Bancassurance partnerships are a win-win situation for the customer, the bank and the insurer. The customer can avail of integrated financial services under one roof. For the insurer, bancassurance is a low-cost distribution model wherein it can extend reach without setting up exclusive branches. For the banks, it is a source of regular income and an opportunity to offer a complete bouquet of financial services to their customers.
The concept of bancassurance has now taken hold in various parts of the world. In Asia, a growing number of alliances, joint ventures, mergers and acquisitions between banks and insurers indicate the increasing importance of bancassurance. In fact, bancassurance has developed into a distinct distribution model which complements the traditional agency model.
Over the last few years in particular, interest in bancassurance has grown as insurers have sought alternative distribution channels and banks, additional sources of revenue. Aviva is a leading bancassurer with 40 partnerships worldwide. In fact, Aviva introduced bancassurance in Asian countries like India, Sri Lanka and Singapore.
Bancassurance is now recognised as a key growth driver for the Indian life insurance market, especially for the private sector. Indian banks have more than 65,000 branches across the country, with an estimated 16,500 customers per branch. A majority of them continue to visit the bank branch to meet their savings and credit needs. Bancassurance therefore provides an availability of scale to the insurer.

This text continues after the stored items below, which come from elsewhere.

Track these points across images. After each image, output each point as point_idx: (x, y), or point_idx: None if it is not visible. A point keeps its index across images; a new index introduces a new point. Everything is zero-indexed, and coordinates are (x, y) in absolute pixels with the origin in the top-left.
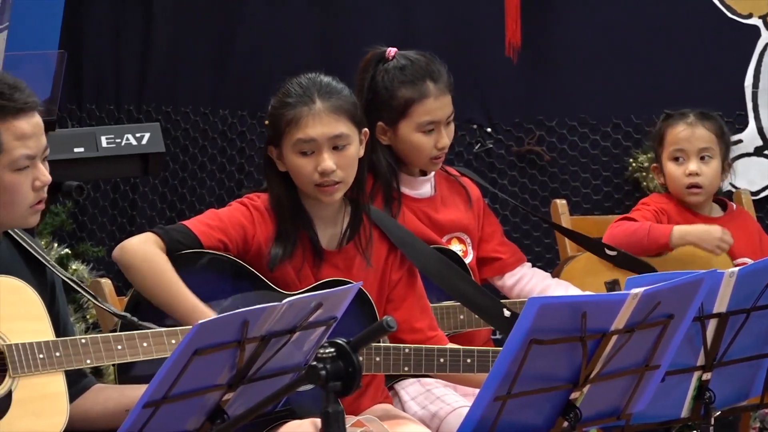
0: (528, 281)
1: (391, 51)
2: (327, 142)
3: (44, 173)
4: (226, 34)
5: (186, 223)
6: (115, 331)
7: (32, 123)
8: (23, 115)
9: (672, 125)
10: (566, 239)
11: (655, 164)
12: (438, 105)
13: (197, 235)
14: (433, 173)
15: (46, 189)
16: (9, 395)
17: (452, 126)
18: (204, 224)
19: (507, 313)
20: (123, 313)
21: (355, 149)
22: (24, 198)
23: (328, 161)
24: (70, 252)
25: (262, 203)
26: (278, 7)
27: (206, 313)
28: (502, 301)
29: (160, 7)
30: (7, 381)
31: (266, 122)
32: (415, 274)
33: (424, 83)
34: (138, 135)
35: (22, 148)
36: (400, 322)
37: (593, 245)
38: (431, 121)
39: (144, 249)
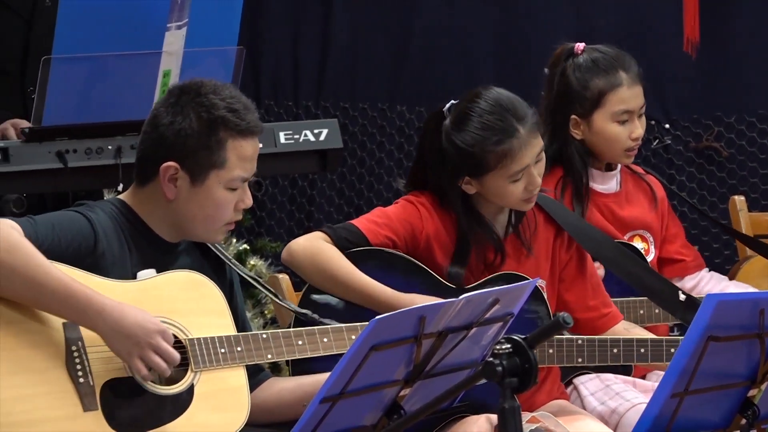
0: (706, 283)
1: (580, 46)
2: (533, 161)
3: (249, 197)
4: (404, 29)
5: (353, 221)
6: (290, 326)
7: (255, 147)
8: (250, 137)
9: None
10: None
11: None
12: (631, 94)
13: (364, 233)
14: (619, 168)
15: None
16: (191, 389)
17: (644, 118)
18: (371, 222)
19: (682, 296)
20: (304, 311)
21: None
22: (225, 215)
23: (537, 178)
24: (248, 247)
25: (427, 200)
26: (455, 2)
27: (403, 299)
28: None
29: (338, 3)
30: (189, 375)
31: (452, 155)
32: (585, 253)
33: (616, 73)
34: (316, 131)
35: (240, 169)
36: (573, 301)
37: None
38: (625, 110)
39: (311, 244)
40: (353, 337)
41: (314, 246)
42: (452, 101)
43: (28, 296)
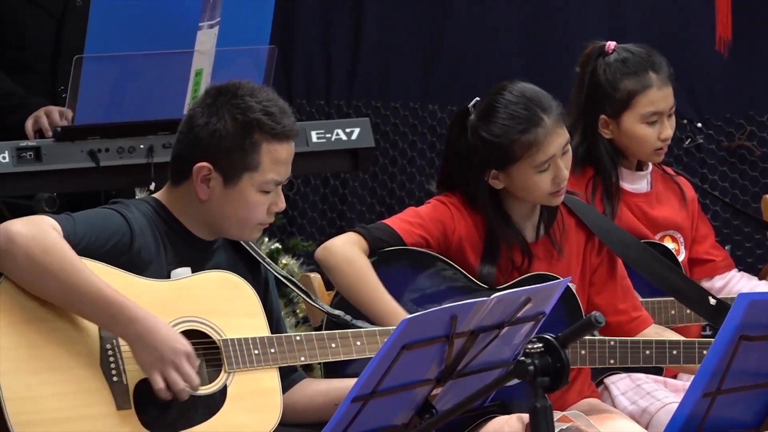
0: (736, 283)
1: (611, 44)
2: (559, 152)
3: (282, 200)
4: (435, 28)
5: (387, 221)
6: (321, 326)
7: (289, 151)
8: (285, 141)
9: None
10: None
11: None
12: (661, 95)
13: (399, 233)
14: (650, 169)
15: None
16: (224, 390)
17: (674, 118)
18: (404, 222)
19: (712, 300)
20: (337, 312)
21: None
22: (257, 217)
23: (565, 170)
24: (280, 246)
25: (458, 201)
26: (486, 1)
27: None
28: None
29: (370, 2)
30: (223, 376)
31: (479, 147)
32: (615, 256)
33: (646, 74)
34: (348, 130)
35: (274, 173)
36: (604, 304)
37: None
38: (655, 111)
39: (347, 250)
40: (386, 340)
41: (350, 253)
42: (476, 99)
43: (61, 298)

To begin with, it is essential for both parties to understand that bancassurance is a long-term alliance requiring significant upfront investments before returns are realised. As insurers we work closely with banks to understand their account holder profiles when creating specifically targeted policies. These are most often sold only to the bank customers.
Also, bank customers expect a certain level of service and a look-and-feel of service that they have been used to in their interactions with the bank. The insurer must gear up its service infrastructure and effectively integrate its processes and systems with the bank to deliver a similar customer experience.
In India, bancassurance currently generates almost 22-25% of the new business in the private sector. This is a major shift away from the purely agency-sales model prevalent prior to 2002. With an access to a potential customer base of 46.3 million, a presence in close to 500 towns and cities, 65% of Aviva’s new business premium is being generated from this channel.
In bancassurance, strategic alignment and expeditious execution are increasingly being recognised as the key drivers for success. For any insurer to successfully implement a bancassurance model, the understanding of the bank’s business, products, processes and customers is critical. A successful bancassurer understands the bank’s customers, identifies the right product mix and provides ease of purchase and service delivery.